Upping the ante with a White Duck wall tent.
After a long day in the mountains—hiking, biking, fishing, or chasing game—a cozy camp is important. Not essential, mind you; one can certainly fumble through supper, then clamber under a truck cap or stoop in a tiny tent. But after a while, the irritations add up: bumping your head, misplacing a headlamp, water dripping on the sleeping bag. And there’s never enough room! Especially when it’s cold and the dog wants in, squeezing between you and your mate like a bratwurst in a brioche bun. You wake up pressed against the side and shivering, covers half off, a dull pain growing in your back. It’s 2am and your bladder’s screaming… time to go through the 10-minute bathroom-break rigmarole, whilst the snoring mutt steals your entire space.
With a wall tent, size matters—you want one big enough to spread out in, but not so big that you need a footprint the size of a pickleball court. Especially if you’re planning to build a platform, which is what I did.

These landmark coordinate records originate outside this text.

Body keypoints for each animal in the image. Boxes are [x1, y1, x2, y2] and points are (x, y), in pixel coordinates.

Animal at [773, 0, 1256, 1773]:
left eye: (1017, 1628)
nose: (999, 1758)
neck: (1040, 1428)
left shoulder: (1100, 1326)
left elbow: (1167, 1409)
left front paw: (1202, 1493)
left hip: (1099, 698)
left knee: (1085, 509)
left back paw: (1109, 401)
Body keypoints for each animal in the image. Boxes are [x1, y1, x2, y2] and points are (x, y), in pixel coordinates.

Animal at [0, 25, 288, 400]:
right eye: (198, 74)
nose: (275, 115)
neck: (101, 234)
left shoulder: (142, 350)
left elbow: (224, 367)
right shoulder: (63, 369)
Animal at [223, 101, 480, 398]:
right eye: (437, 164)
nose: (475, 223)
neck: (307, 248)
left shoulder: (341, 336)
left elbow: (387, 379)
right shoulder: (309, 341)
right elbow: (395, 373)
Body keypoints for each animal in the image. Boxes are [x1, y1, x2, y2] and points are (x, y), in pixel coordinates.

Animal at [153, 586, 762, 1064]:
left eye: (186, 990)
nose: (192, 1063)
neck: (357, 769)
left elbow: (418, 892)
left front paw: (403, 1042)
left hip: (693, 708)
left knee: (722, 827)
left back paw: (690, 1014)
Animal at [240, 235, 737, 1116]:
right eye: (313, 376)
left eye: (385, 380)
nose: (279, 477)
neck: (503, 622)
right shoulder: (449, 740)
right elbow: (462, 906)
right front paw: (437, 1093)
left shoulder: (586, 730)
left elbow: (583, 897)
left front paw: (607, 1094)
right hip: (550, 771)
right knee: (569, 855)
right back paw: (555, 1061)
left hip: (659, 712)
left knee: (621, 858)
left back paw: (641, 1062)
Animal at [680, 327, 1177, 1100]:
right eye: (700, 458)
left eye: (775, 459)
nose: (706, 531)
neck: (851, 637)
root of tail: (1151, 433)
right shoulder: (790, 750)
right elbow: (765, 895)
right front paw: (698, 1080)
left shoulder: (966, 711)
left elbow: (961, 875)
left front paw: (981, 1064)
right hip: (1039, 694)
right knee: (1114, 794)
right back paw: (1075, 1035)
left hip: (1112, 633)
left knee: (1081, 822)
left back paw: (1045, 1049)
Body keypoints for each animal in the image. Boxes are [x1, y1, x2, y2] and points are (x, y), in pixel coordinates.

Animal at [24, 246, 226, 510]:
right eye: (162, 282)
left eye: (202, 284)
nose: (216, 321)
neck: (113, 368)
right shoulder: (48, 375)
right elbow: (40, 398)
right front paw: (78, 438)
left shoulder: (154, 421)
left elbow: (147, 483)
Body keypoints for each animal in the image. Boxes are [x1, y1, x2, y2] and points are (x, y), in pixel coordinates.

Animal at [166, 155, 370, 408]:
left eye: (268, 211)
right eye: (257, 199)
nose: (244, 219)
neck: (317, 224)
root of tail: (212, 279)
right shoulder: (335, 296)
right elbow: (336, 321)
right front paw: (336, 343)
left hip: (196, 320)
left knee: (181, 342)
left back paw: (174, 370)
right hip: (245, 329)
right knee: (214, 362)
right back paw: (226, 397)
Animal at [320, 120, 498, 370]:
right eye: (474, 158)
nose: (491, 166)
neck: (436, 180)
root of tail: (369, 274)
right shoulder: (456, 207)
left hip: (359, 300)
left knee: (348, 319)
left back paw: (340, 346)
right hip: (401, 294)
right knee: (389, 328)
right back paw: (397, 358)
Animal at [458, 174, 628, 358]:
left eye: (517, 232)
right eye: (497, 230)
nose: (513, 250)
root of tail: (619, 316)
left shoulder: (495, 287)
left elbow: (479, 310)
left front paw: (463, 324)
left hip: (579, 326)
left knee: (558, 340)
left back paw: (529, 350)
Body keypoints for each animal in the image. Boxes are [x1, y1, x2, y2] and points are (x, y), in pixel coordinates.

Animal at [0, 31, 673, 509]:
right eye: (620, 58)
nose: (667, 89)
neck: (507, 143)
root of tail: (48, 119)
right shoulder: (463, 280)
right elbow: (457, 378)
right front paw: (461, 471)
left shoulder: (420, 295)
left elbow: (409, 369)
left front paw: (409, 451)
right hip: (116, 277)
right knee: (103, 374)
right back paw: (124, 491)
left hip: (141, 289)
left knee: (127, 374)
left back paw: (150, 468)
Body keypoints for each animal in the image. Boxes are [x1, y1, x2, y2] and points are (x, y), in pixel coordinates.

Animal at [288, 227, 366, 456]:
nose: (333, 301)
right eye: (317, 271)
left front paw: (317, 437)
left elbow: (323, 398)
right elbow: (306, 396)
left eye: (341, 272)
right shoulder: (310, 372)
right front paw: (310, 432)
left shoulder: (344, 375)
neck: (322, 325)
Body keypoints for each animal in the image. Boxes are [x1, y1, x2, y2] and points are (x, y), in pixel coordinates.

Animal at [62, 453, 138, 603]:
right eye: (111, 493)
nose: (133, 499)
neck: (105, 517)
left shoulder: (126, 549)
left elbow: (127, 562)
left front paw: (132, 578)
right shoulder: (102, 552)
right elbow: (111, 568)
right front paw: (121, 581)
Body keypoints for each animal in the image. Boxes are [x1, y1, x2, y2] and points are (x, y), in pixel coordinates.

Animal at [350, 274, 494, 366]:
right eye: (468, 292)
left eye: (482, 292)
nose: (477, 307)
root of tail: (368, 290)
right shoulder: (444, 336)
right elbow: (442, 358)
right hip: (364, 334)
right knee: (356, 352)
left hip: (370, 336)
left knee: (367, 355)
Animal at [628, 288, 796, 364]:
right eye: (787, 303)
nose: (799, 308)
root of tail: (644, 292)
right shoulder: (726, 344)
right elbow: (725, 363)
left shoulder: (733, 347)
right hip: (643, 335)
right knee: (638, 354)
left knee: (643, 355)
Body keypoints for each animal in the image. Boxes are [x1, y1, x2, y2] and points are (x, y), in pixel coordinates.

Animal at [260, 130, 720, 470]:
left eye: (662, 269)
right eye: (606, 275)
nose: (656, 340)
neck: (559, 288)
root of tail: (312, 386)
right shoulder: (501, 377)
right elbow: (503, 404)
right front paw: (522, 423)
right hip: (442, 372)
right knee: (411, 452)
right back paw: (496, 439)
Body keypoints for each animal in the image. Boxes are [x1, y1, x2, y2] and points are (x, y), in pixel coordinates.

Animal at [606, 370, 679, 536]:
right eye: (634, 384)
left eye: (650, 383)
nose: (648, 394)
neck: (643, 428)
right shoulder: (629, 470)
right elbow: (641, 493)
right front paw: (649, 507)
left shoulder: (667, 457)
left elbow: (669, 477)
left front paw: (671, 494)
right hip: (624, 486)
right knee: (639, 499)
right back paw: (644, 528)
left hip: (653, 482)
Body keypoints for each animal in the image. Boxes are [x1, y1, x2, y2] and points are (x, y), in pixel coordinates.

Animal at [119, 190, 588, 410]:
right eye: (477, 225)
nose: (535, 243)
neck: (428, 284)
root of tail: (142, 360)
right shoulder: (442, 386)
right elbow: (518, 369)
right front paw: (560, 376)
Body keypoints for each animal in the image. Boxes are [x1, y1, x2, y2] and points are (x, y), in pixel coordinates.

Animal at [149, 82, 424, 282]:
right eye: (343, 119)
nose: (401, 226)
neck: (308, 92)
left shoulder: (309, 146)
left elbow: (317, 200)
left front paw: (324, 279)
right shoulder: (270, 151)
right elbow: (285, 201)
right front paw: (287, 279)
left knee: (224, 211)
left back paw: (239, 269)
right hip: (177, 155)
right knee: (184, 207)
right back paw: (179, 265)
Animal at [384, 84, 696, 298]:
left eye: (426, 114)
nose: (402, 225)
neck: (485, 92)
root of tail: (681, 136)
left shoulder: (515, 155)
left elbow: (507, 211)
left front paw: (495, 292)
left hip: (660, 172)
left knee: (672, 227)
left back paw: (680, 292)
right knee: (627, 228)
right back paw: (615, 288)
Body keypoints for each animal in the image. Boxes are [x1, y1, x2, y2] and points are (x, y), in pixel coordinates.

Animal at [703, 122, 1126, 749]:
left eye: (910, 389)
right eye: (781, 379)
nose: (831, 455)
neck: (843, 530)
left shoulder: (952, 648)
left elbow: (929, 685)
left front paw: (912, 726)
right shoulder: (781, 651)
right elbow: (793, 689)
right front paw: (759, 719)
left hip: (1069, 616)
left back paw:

Enter the wall tent, that warm, roomy, portable shelter that’s made huntin’ camp that much more comfortable for generations, and has recently come into its own for family trips, group gatherings, river trips, and long weekends at the lake. From spring to fall—and throughout the winter, if you’re around enough to knock off the snow—a good wall tent can improve the camping experience by a wide margin. It’s especially advantageous if you’re planning to be in one place for several days, and if you’ve got a passel of kids in tow. As the days shorten and the nights cool down, a wall tent helps extend your season, taking the edge off in even the nastiest of weather conditions.
When I was ready to upgrade my own camp digs, I chose a White Duck Outdoors 10x12 Alpha Wall Tent ($2,250), and I’m glad I did—this sucker is one heck of a shelter. The five-foot walls and integrated ground sheet preclude both crouching humans and scurrying critters, while the sturdy frame and thick cotton canvas confer confidence in cold weather, pouring rain, and high winds. The quality construction is obvious, which helps ease the purchase pain—it’s clear that this thing is built to last.
Four windows let the light in, while a front eve keeps moisture out. Mesh all around allows airflow on warm nights, keeping things from getting stuffy while thwarting pesky skeeters. With that cool breeze and the sounds of nature outside, you’ll sleep the sleep of kings.
With a wall tent, size matters—you want one big enough to spread out in, but not so big that you need a footprint the size of a pickleball court. Especially if you’re planning to build a platform, which is what I did—my tent will stay up well into winter, and I wanted to discourage both mildew and unwanted intruders. With the price of lumber, and the time & tools required to put it all together, keeping things to a reasonable size pays off.
With two people, set-up is a breeze; it takes half an hour to assemble the frame, drape the tent over, and stake out the sides. Slider tensioners bring the tent taut. The instructions left a bit to be desired, but after laying all the pieces out, the design made sense—nary a swear-word escaped our lips the entire time. We made a point to set the tent up at home, “seasoning” it with water to bind and seal the fabric, before hauling it off to our hiking & hunting spot for the season.
Next up is the Canvas Porch ($600), a luxurious addition to our new living situation. The three-sided attachment offers room for a covered kitchen on one side, and plenty of space to stash gear on the other, especially wet clothes (and wet dogs). Once the snow flies, I’ll string up the Fly Sheet ($250) for additional protection and to prevent condensation, and I’ll fire up the Small Tent Stove Kit ($586) to keep things warm & toasty inside.
Shelter from the storm—now, I and my companions have it, along with relief from the grief. There’s room to move around, space to store extra gear, and hooks to hang a lantern. I even put in a small table, at which to wine, dine, and play cards, as the nights grow longer under the big, dark, increasingly cold Montana sky.